**Цитируемый отрывок:**
^^^^^^^^^^^^^^^^

Решение о применении в этом деле обратной силы закона нигде не было обнародовано, и в само "дело" оно было подложено тайком, как бомба замедленного действия. И в предвидении взрывной волны от действия этой бомбы (в особенности за пределами Союза) вокруг обвиняемых создавалась зловещая атмосфера.
За несколько дней до начала процесса, одновременно во всех центральных и республиканских газетах, появились одинаковые по тону и характеру статьи. Видные журналисты и писатели в этих статьях изображали подсудимых как "врагов народа", как "хищников", как "рабов желтого дьявола", которые нанесли большой вред экономической мощи Советского Союза и толкнули молодежь на путь преступления. Статьи эти явно были нацелены на то, чтобы вызывать у "простых советских людей" омерзение и гнев против подсудимых.
И действительно, под влиянием сокрушительного шквала огня, направленного газетами против обвиняемых, "простой советский гражданин" пришел в суд, преисполненный гнева и возмущения, пришел полный решимости тут же, без всякого суда, публично линчевать подсудимых.
Да и всем нам в день начала процесса, когда рано утром мы пришли в Мосгорсуд, стало ясно, что командовать парадом здесь будет отнюдь не председатель суда и официально председательствующий на процессе Громов. Он сидел у себя в кабинете и ни во что не вмешивался. Почти открыто этим делом занимались или, вернее, хозяйничали, как у себя дома, переодетые в штатское работники КГБ. Они занимались не только техническим оснащением процесса, но и зачастую решали вопросы, отнесенные исключительно к прерогативе суда. Именно они заставили Громова пойти на грубейшее процессуальное нарушение и отказать адвокатам в выдаче копии обвинительного заключения. Не кто иной, как сотрудники КГБ, организовали посещение судебных заседаний представителями московских предприятий и учреждений по специальным пропускам. Они же обеспечили и нужных обвинению свидетелей. Впрочем, это ничуть не мешало позаботиться об удобствах адвокатов и относиться к нам очень корректно.

^^^^^^^^^^^^^^^^

**Данные для анализа:**
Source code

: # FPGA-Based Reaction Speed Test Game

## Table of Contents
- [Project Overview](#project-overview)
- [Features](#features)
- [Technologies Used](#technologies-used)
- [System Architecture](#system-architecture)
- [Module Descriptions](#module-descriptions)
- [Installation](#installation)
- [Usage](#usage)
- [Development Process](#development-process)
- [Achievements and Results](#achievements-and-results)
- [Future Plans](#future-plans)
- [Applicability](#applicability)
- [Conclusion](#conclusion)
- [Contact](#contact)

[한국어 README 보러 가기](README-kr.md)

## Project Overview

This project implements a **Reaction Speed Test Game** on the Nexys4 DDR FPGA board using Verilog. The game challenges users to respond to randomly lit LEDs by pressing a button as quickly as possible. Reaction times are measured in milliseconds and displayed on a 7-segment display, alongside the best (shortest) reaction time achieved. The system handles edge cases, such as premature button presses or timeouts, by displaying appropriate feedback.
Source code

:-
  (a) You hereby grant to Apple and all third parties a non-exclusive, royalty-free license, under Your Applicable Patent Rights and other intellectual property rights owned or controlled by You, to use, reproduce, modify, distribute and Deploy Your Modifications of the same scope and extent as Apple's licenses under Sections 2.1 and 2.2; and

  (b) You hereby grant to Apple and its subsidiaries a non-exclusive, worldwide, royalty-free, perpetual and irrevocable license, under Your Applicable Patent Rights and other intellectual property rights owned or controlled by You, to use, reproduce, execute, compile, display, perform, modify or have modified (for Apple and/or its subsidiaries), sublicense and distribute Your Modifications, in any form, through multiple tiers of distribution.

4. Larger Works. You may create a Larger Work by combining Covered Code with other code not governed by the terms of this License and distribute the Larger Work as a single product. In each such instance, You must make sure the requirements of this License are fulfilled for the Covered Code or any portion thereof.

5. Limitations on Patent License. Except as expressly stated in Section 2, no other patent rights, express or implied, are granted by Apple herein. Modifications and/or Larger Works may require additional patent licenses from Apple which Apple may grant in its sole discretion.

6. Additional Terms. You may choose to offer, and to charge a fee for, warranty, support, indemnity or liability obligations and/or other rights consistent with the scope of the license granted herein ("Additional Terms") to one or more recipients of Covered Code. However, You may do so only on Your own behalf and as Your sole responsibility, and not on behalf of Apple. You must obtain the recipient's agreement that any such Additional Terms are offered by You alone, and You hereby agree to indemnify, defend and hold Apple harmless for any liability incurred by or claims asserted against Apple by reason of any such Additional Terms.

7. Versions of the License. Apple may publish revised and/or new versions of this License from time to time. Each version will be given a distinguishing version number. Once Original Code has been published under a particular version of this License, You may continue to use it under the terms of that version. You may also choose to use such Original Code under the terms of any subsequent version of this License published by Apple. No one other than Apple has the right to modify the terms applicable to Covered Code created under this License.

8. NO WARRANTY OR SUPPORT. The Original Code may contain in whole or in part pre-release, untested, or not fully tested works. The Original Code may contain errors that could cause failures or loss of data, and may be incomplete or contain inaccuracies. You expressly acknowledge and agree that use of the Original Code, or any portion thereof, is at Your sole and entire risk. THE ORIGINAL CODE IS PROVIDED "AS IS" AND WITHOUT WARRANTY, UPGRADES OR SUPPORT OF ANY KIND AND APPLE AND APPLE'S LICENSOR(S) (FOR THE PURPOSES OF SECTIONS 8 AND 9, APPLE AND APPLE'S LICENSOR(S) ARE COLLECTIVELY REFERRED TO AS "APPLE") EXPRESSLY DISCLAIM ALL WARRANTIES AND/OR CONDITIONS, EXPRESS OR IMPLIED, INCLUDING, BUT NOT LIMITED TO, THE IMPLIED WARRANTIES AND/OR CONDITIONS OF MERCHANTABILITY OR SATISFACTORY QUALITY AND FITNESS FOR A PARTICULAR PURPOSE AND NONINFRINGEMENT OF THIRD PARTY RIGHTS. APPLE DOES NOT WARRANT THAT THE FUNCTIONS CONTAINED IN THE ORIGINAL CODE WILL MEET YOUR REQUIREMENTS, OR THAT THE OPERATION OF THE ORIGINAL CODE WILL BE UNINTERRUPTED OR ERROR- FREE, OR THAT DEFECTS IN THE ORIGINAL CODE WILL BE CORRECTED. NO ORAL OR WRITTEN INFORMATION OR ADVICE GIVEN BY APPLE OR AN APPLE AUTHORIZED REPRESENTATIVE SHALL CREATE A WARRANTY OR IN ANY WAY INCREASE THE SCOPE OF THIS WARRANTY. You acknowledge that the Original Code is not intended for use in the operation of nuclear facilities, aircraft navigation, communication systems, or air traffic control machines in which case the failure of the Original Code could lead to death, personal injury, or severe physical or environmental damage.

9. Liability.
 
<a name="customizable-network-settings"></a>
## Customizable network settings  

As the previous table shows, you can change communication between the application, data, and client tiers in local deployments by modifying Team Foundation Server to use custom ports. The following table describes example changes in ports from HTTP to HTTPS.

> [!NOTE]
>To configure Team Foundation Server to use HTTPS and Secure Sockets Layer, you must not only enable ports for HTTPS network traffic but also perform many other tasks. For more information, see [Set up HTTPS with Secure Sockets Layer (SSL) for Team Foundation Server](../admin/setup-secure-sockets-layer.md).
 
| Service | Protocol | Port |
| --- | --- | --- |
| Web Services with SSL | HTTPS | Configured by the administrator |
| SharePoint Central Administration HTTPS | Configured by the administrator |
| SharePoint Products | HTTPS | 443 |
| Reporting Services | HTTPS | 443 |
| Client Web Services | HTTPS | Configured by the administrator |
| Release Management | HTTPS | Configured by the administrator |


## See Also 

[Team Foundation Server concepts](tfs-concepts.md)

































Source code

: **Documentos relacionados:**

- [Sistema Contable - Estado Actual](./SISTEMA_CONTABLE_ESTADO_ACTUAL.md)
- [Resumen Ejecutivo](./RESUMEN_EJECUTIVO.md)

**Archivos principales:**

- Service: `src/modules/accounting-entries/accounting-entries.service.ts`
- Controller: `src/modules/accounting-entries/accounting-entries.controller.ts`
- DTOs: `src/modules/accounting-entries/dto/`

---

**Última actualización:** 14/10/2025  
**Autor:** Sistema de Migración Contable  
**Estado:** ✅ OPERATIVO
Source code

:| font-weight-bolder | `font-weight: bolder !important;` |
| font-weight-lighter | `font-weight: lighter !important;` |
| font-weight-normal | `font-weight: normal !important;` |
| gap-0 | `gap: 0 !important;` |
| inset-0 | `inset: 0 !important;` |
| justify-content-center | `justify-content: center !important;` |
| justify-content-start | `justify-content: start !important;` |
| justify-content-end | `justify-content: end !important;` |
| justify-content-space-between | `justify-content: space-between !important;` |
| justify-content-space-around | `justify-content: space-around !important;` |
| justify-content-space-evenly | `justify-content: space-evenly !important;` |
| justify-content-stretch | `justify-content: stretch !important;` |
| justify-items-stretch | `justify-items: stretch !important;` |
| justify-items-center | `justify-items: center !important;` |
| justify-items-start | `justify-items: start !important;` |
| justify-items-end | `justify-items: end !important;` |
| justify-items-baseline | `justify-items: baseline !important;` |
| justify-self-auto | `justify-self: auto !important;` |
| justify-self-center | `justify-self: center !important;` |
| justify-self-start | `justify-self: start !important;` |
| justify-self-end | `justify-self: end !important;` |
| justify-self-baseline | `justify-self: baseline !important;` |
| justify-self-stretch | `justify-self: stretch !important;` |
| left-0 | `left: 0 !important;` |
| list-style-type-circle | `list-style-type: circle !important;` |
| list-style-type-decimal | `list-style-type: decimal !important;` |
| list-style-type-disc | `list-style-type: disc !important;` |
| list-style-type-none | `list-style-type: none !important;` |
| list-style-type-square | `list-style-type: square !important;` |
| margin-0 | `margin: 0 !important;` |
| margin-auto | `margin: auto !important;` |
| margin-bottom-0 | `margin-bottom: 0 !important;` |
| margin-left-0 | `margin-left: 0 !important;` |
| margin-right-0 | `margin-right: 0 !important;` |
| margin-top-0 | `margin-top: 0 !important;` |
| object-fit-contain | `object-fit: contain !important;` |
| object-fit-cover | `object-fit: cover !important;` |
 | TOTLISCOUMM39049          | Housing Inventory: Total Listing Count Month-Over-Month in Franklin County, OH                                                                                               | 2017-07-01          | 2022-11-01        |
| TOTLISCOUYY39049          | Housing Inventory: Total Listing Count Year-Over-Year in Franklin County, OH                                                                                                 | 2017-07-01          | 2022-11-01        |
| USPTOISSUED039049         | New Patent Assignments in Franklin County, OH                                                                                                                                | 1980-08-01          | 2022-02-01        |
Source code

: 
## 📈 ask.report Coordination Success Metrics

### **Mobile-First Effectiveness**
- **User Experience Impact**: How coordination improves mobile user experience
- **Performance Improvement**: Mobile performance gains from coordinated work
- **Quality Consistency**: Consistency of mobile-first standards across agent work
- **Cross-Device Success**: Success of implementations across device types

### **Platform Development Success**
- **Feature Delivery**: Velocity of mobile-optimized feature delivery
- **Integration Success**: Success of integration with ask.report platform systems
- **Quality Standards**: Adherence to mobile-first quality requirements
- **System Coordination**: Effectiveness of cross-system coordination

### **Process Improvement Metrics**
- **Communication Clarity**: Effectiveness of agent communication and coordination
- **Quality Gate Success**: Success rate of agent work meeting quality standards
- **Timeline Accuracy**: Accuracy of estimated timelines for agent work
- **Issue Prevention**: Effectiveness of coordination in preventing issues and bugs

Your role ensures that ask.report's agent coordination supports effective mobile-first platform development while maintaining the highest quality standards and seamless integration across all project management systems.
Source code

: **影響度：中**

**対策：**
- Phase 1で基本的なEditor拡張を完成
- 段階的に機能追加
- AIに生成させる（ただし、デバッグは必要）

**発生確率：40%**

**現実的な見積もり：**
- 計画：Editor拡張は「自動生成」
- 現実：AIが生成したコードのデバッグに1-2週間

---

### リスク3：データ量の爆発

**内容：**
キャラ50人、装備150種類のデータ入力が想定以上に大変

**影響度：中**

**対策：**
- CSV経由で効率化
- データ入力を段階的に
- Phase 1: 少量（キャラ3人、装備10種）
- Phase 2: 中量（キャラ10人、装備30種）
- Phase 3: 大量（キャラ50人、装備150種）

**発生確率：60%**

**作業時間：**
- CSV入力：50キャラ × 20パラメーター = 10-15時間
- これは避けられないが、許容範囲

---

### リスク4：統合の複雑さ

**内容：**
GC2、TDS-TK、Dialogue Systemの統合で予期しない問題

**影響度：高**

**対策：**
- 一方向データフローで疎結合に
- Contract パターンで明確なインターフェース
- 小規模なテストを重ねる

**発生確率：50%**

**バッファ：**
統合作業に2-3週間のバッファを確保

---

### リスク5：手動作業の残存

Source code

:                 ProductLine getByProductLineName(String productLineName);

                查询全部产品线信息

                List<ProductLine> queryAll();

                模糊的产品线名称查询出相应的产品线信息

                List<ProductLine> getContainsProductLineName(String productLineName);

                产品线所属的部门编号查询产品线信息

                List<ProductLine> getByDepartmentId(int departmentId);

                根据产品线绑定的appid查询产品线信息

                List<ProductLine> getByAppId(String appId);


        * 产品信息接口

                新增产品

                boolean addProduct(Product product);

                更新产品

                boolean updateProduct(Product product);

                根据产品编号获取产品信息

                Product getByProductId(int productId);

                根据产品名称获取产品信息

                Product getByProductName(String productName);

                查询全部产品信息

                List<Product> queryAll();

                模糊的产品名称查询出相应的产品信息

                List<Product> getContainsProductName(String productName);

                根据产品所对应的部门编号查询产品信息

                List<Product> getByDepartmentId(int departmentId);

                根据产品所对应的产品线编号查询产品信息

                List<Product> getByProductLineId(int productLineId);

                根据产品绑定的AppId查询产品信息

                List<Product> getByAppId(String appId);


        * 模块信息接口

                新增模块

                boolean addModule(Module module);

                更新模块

^^^^^^^^^^^^^^^^

**Применяем прочитанное:**
[A] Ответьте по отрывку о судебном процессе в Мосгорсуде на следующие вопросы:
(i) В каких газетах за несколько дней до начала процесса одновременно появились статьи о подсудимых?
(ii) Кто был председателем суда и официально председательствовал на процессе?
(iii) В чем, по словам отрывка, Громов отказал адвокатам?
[B] Продолжите отрывок о судебном процессе в Мосгорсуде, начав сразу после его последнего предложения.

**Письменные ответы:**
[A]
(i) Статьи появились одновременно во всех центральных и республиканских газетах.
(ii) Председателем суда и официально председательствующим на процессе был Громов.
(iii) Громов отказал адвокатам в выдаче копии обвинительного заключения.

[B]
Кроме микрофонов и установок для телевидения, в зале судебного заседания появляются толстые электропровода, назначение которых нам совершенно не известно. Но ясно, что они будут создавать нам много неудобств.
За исключением защитника Рокотова, адвоката Ивана Рогова, который назначен следствием в казенном порядке и старается держаться подальше, всех нас очень волнует судьба Файбишенко. Он единственный из обвиняемых, который, по существу, не дал никакого показания на следствии. Его отец пригласил для защиты сына близкую к их семье адвоката Марию Сергеевну Благоволину. Она член Президиума Московской Коллегии защитников. Опытный адвокат. Добрый и сердечный человек. Но на свидании с ней, еще во время предварительного следствия, Файбишенко категорически отказался от защиты. По нашей настоятельной просьбе, Благоволина перед началом процесса посетила Файбишенко и пыталась уговорить его согласиться на защиту. Со свидания она вернулась взволнованная и расстроенная. Ей так и не удалось уговорить Файбишенко изменить решение.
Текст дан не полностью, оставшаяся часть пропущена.